⟨

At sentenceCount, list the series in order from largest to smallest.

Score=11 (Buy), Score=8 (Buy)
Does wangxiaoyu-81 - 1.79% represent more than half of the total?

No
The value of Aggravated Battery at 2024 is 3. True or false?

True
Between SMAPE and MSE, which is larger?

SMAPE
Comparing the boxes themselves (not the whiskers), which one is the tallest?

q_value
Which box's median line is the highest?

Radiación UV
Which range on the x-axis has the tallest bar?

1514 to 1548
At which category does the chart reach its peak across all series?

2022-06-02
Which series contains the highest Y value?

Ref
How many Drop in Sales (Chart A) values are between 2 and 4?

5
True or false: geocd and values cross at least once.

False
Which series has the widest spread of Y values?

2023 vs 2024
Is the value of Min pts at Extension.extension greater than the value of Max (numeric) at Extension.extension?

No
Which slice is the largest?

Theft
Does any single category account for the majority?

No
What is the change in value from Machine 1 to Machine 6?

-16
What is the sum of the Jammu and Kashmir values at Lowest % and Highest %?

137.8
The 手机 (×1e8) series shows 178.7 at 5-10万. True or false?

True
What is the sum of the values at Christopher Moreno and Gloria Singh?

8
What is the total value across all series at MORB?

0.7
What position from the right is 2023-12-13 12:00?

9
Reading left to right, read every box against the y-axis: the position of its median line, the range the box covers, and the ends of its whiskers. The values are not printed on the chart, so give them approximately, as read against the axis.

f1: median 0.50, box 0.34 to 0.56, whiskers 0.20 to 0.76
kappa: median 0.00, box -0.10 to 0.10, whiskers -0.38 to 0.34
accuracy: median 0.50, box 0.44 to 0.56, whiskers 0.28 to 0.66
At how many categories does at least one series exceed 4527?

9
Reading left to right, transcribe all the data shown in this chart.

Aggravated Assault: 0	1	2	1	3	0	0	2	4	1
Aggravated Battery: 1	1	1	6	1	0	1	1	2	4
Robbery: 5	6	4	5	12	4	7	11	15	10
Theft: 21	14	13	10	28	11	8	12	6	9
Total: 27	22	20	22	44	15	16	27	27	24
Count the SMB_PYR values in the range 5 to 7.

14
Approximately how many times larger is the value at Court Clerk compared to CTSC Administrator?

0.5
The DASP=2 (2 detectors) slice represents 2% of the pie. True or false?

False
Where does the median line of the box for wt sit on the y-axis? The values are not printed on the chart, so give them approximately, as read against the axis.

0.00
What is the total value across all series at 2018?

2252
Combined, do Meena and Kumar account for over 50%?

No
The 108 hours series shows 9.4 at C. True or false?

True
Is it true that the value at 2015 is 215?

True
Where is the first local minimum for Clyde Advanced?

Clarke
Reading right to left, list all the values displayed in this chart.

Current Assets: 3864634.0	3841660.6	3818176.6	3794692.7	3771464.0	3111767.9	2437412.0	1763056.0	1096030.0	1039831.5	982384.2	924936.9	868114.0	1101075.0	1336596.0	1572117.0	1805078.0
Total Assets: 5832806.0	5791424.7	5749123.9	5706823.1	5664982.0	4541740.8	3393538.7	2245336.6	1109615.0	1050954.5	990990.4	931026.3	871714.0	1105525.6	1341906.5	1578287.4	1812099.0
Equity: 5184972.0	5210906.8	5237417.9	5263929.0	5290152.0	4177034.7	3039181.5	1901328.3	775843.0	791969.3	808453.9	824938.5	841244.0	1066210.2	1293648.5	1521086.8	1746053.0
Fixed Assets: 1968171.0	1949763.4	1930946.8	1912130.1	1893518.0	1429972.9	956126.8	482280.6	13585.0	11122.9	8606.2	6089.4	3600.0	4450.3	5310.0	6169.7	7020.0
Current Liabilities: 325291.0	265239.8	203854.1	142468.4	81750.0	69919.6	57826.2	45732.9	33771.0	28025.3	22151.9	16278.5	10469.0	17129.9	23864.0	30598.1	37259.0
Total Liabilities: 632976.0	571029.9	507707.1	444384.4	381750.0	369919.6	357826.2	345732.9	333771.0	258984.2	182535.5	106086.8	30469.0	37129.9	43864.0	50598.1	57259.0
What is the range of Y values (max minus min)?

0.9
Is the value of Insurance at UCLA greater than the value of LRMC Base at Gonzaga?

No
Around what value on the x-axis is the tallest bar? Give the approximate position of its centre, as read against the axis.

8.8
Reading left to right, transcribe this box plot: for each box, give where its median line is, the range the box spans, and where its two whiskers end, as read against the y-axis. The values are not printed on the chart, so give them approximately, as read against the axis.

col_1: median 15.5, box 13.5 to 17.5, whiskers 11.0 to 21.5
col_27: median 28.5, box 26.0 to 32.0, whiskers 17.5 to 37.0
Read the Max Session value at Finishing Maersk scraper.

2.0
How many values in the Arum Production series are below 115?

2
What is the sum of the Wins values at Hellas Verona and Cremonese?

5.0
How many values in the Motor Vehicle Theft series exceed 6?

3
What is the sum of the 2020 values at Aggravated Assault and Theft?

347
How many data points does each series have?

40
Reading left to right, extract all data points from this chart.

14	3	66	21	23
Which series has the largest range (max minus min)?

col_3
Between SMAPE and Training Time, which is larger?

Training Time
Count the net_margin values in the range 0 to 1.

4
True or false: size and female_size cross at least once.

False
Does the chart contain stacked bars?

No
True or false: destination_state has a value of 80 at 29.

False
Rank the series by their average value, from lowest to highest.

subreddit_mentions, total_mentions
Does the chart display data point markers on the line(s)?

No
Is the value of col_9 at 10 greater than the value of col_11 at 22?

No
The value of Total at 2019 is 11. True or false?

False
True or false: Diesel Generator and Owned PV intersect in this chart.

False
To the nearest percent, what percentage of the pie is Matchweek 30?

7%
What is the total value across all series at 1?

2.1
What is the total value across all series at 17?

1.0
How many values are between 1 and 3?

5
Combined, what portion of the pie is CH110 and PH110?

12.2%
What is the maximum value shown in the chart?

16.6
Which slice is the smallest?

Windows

⟩

Directions
Transcribe the items from the line containing "subreddit_mentions, total_mentions" through the final line of the items, inclusive, reproducing each line verbatim.

Exercise output
subreddit_mentions, total_mentions
Does the chart display data point markers on the line(s)?

No
Is the value of col_9 at 10 greater than the value of col_11 at 22?

No
The value of Total at 2019 is 11. True or false?

False
True or false: Diesel Generator and Owned PV intersect in this chart.

False
To the nearest percent, what percentage of the pie is Matchweek 30?

7%
What is the total value across all series at 1?

2.1
What is the total value across all series at 17?

1.0
How many values are between 1 and 3?

5
Combined, what portion of the pie is CH110 and PH110?

12.2%
What is the maximum value shown in the chart?

16.6
Which slice is the smallest?

Windows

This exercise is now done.